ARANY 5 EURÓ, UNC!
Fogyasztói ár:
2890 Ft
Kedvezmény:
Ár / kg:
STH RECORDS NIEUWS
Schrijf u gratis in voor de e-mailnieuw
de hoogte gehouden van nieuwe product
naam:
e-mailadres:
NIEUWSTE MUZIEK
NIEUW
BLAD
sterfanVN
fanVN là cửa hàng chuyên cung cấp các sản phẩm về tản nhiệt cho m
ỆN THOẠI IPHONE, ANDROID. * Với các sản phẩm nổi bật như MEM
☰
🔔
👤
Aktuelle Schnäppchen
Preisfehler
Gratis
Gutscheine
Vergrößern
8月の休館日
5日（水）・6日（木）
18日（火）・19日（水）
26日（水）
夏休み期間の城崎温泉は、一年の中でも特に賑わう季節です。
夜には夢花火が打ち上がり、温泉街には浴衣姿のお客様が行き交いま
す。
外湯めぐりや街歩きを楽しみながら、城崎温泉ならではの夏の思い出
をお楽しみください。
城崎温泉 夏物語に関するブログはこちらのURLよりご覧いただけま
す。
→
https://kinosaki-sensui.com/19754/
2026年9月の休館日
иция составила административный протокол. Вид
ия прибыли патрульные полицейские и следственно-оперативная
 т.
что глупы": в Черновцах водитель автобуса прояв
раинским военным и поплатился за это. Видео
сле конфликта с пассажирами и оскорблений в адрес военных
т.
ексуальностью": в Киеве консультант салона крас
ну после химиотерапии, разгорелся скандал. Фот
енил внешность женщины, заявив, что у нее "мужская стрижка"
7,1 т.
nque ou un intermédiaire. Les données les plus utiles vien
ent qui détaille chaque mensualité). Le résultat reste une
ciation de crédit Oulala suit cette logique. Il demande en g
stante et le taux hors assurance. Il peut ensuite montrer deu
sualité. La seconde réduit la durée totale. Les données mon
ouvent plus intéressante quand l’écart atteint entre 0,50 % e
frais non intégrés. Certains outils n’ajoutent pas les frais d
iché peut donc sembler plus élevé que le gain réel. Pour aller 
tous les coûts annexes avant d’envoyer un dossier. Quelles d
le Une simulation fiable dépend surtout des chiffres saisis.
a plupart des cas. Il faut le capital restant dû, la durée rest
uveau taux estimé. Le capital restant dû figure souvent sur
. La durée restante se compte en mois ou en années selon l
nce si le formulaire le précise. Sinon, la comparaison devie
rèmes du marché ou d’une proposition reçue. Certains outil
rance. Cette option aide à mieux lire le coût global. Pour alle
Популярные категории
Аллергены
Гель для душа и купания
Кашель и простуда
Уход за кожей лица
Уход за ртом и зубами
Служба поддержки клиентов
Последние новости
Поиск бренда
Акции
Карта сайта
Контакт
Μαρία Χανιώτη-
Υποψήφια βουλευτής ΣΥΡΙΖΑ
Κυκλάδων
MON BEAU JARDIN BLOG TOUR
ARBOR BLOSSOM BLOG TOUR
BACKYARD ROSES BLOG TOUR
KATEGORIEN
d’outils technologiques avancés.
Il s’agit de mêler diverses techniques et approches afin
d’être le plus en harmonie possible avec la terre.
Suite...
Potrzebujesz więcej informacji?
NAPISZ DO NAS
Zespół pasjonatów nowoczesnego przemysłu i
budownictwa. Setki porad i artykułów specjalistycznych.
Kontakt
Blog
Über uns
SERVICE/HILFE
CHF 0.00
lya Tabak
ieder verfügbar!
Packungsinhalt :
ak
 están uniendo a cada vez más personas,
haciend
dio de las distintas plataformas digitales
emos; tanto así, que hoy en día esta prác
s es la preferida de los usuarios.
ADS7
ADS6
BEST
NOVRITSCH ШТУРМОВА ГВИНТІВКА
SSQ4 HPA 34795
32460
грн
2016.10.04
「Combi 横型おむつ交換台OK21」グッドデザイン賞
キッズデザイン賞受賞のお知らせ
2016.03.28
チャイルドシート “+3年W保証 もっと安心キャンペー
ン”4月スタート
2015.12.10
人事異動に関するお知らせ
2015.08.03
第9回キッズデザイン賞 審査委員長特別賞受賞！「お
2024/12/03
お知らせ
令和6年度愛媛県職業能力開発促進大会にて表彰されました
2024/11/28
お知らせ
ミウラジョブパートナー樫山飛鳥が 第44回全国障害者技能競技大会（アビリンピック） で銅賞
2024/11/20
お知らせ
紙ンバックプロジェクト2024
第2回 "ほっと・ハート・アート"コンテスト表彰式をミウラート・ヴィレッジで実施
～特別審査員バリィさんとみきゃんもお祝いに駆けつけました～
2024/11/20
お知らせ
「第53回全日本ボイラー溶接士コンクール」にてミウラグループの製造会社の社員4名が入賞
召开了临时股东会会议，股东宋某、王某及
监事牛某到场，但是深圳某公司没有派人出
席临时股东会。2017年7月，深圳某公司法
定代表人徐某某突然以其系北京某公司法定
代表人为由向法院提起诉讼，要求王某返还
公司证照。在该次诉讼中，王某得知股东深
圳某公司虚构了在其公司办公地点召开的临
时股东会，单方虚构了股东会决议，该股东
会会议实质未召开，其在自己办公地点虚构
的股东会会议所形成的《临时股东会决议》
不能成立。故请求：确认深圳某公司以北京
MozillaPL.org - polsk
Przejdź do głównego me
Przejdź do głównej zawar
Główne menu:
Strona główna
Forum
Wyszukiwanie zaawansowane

****************

■ What the task asks: Pick each line holding the word "Certains" out of the data and copy it.

■ Finished task:
frais non intégrés. Certains outils n’ajoutent pas les frais d
rèmes du marché ou d’une proposition reçue. Certains outil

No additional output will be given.